Every record that follows should be copied exactly. No picture belongs in the copy.

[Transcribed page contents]
========================================
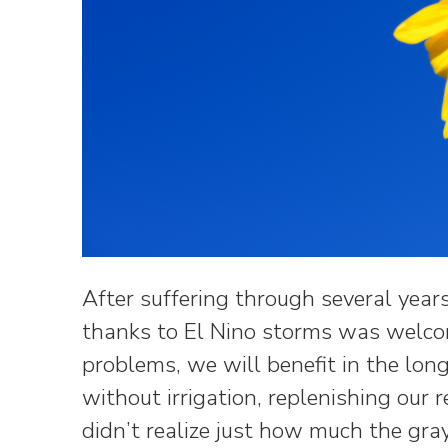
After suffering through several years 
thanks to El Nino storms was welco
problems, we will benefit in the lon
without irrigation, replenishing our 
didn’t realize just how much the gr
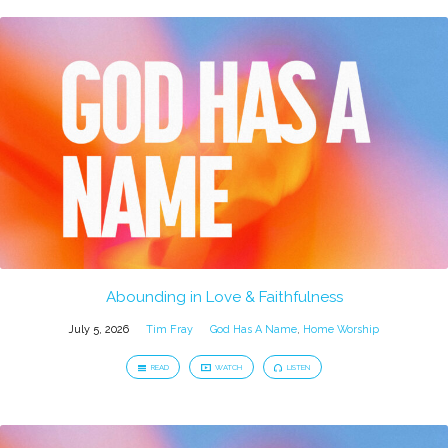
Abounding in Love & Faithfulness
July 5, 2026
Tim Fray
God Has A Name
,
Home Worship
READ
WATCH
LISTEN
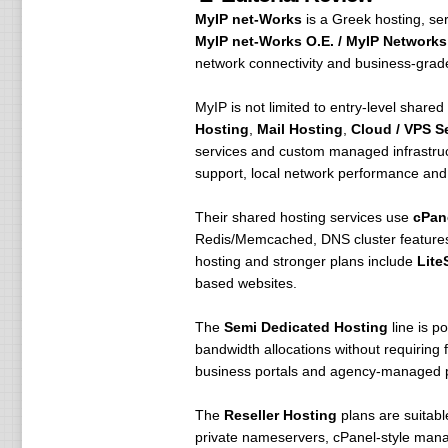
MyIP net-Works
is a Greek hosting, se
MyIP net-Works O.E. / MyIP Networks 
network connectivity and business-grade
MyIP is not limited to entry-level shared
Hosting
,
Mail Hosting
,
Cloud / VPS S
services and custom managed infrastruct
support, local network performance and d
Their shared hosting services use
cPan
Redis/Memcached, DNS cluster features,
hosting and stronger plans include
Lite
based websites.
The
Semi Dedicated Hosting
line is p
bandwidth allocations without requiring 
business portals and agency-managed p
The
Reseller Hosting
plans are suitabl
private nameservers, cPanel-style mana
========================================
▶ Written response
After suffering through several years 
thanks to El Nino storms was welco
problems, we will benefit in the lon
without irrigation, replenishing our 
didn’t realize just how much the gr
Abounding in Love & Faithfulness
July 5, 2026
Tim Fray
God Has A Name
,
Home Worship
READ
WATCH
LISTEN
MyIP net-Works
is a Greek hosting, se
MyIP net-Works O.E. / MyIP Networks 
network connectivity and business-grade
MyIP is not limited to entry-level shared
Hosting
,
Mail Hosting
,
Cloud / VPS S
services and custom managed infrastruct
support, local network performance and d
Their shared hosting services use
cPan
Redis/Memcached, DNS cluster features,
hosting and stronger plans include
Lite
based websites.
The
Semi Dedicated Hosting
line is p
bandwidth allocations without requiring 
business portals and agency-managed p
The
Reseller Hosting
plans are suitabl
private nameservers, cPanel-style mana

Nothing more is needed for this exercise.